Their first bout, “the brawl in Montreal” provided a harsh lesson in reality to the groomed Leonard as he was bullied and drawn into Duran’s type of fight trying to go toe-to-toe with him. The entire fight was fought with great intensity and Duran won a unanimous decision. In an almost polar opposite of that fight, the rematch infamously became known simply as the “No Mas” fight, as Leonard made Duran quit with superior boxing and indeed taunting. Styles make fights but a person’s emotions and the intensity of a rivalry can also be a deciding factor.
Haye vs. Chisora
Grudges have a habit of making their way towards becoming signed fights, as many of them have been sold to the public on the back of this very basic premise. Case in point was the recent David Haye vs. Dereck Chisora fight.

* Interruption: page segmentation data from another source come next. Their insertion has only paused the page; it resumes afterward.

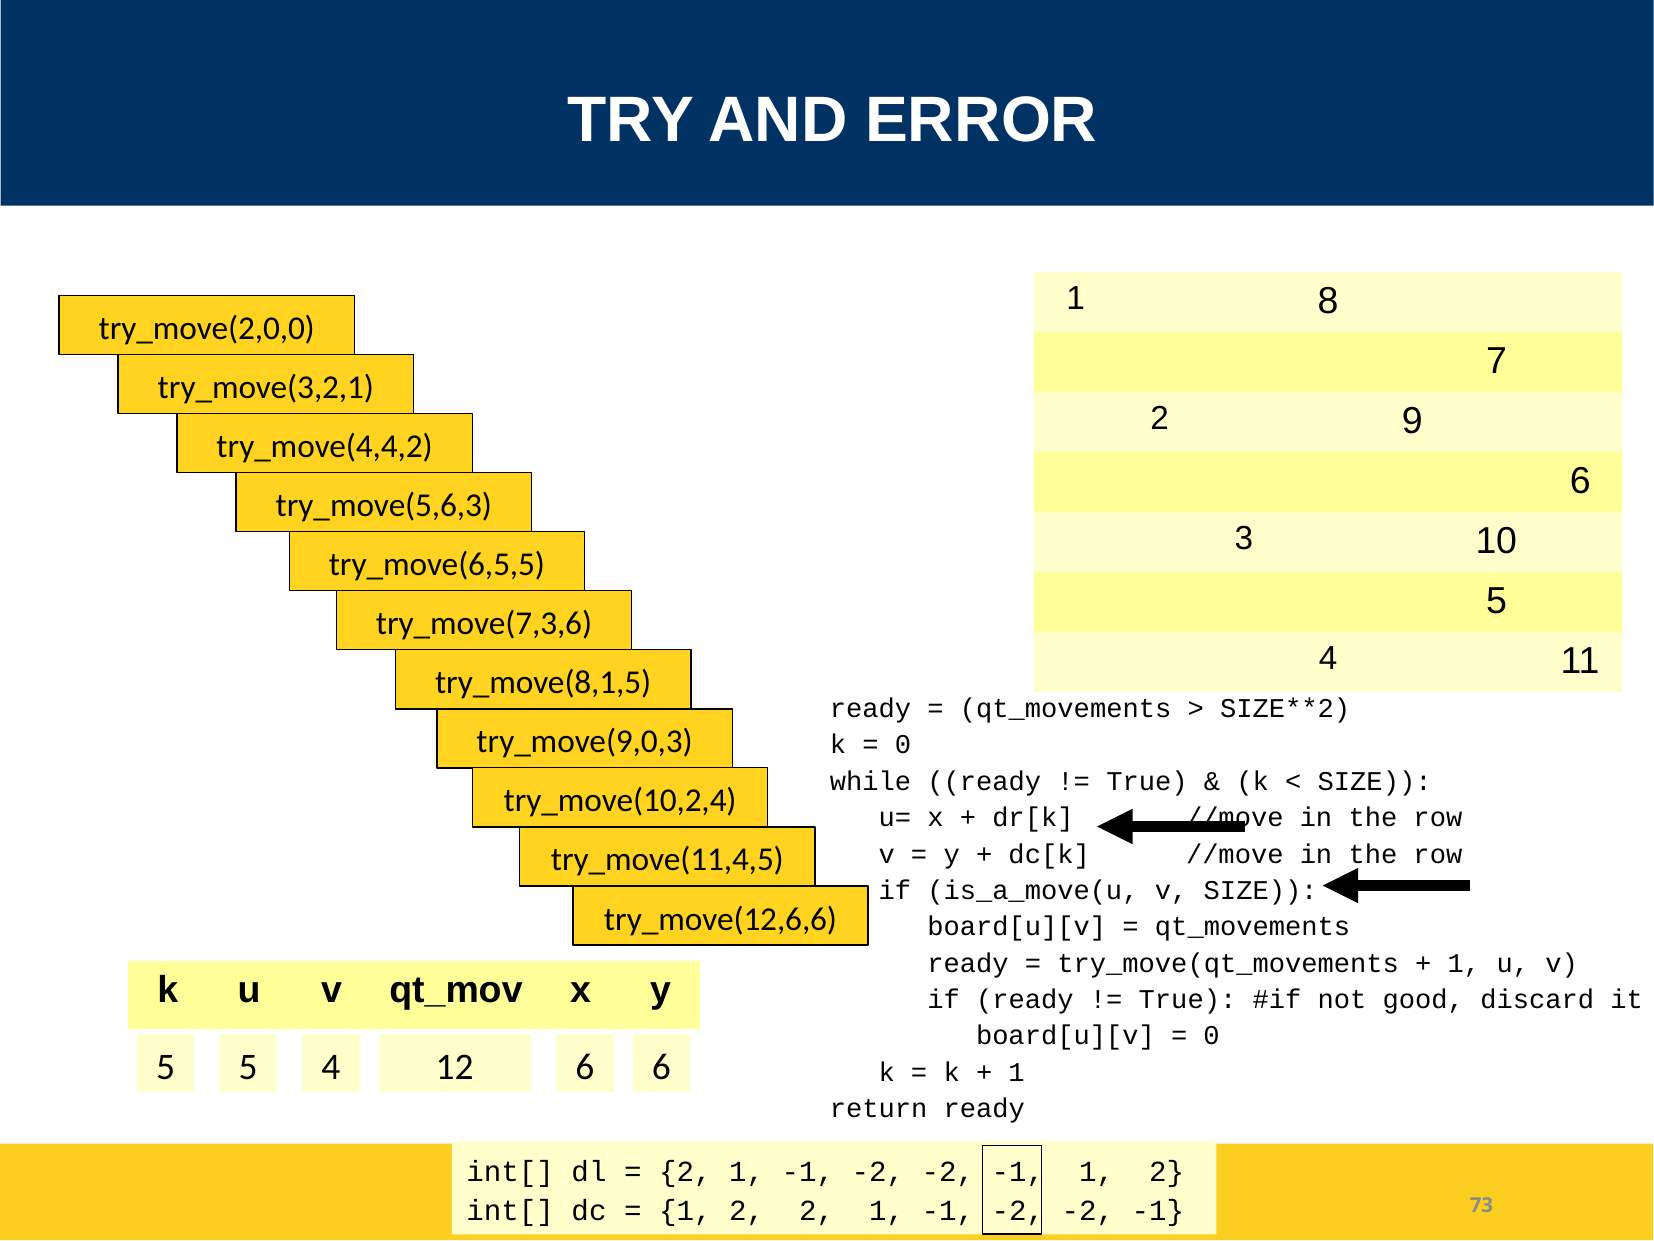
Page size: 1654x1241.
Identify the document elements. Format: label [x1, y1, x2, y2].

slide_number [1309, 1184, 1654, 1241]
text_box [301, 1033, 361, 1093]
text_box [218, 1033, 278, 1093]
text_box [59, 295, 1654, 1128]
text_box [377, 1033, 532, 1093]
title [80, 26, 1585, 206]
text_box [135, 1033, 196, 1093]
table_header [1034, 272, 1622, 332]
text_box [555, 1033, 615, 1093]
table_header [128, 961, 700, 1029]
text_box [631, 1033, 691, 1093]
table_cell [1034, 332, 1622, 692]
text_box [451, 1140, 1217, 1235]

The brawl the duo had in Munich at a press conference sparked controversy as to whether or not the fight should be sanctioned. Irrespective of whose side you were on (Frank Warren’s or the British Boxing Board of Control) there was no question whether you were going to watch it or not. In the end, we saw a very legitimate (Luxembourg sanctioned), exciting sports event and an emphatic knockout by Haye to conclude any previous debate with both men burying the hatchet.
Barrera vs. Morales
Some encounters though have done little to temper the burning ill-will that some fighters have towards one another. The best recent example of this is between Marco Antonio Barrera and Erik Morales. Those fighters have carried such animosity with them throughout their entire careers. Their trilogy included 2 fights of the year in 2000 and 2004 but the bitter feeling still exists to this day.
Perhaps this is mainly because of their places of origin. One is from Mexico City and the other from the border-town Tijuana. Of course, not only were they born into a regional dispute, they were also fighting for the title of Mexico’s Numero Uno, a title previously owned by boxing legend Julio Cesar Chavez.
Ali vs. Frazier
Arguably the biggest grudge in boxing history was between Muhammad Ali and Joe Frazier. Again, no amount of in-ring wars seemed to soothe the bad feeling that Frazier had for Ali who, in the build-up to Thriller in Manila, was seen punching a rubber Gorilla saying “it’s gonna be a thriller in Manila when I kill that Gorilla,” amongst other memorable and unsavory taunts.
The cringing memory of how Ali tried to get under the skin of Frazier is testament that even the Greatest at times can show a real error of judgement that can cause permanent resentment. Long after they retired, and despite the best efforts of Frazier’s family to get him to make up with Ali, his memory of Ali’s taunts would hardly allow him to be in the same room let alone make amends.
Regardless of origins or outcomes, grudges provide the fan-base with a reason to get excited about boxing. They have revealed flaws as well as perfectly suited game plans from fighters desperately trying to edge one another.
Most of all, the grudge match should be a vehicle to earn respect and put to rest historic differences. However, as we have seen, some fall well short of this. When all is said and done, the grudge match remains among boxing’s biggest draws, and with good reason.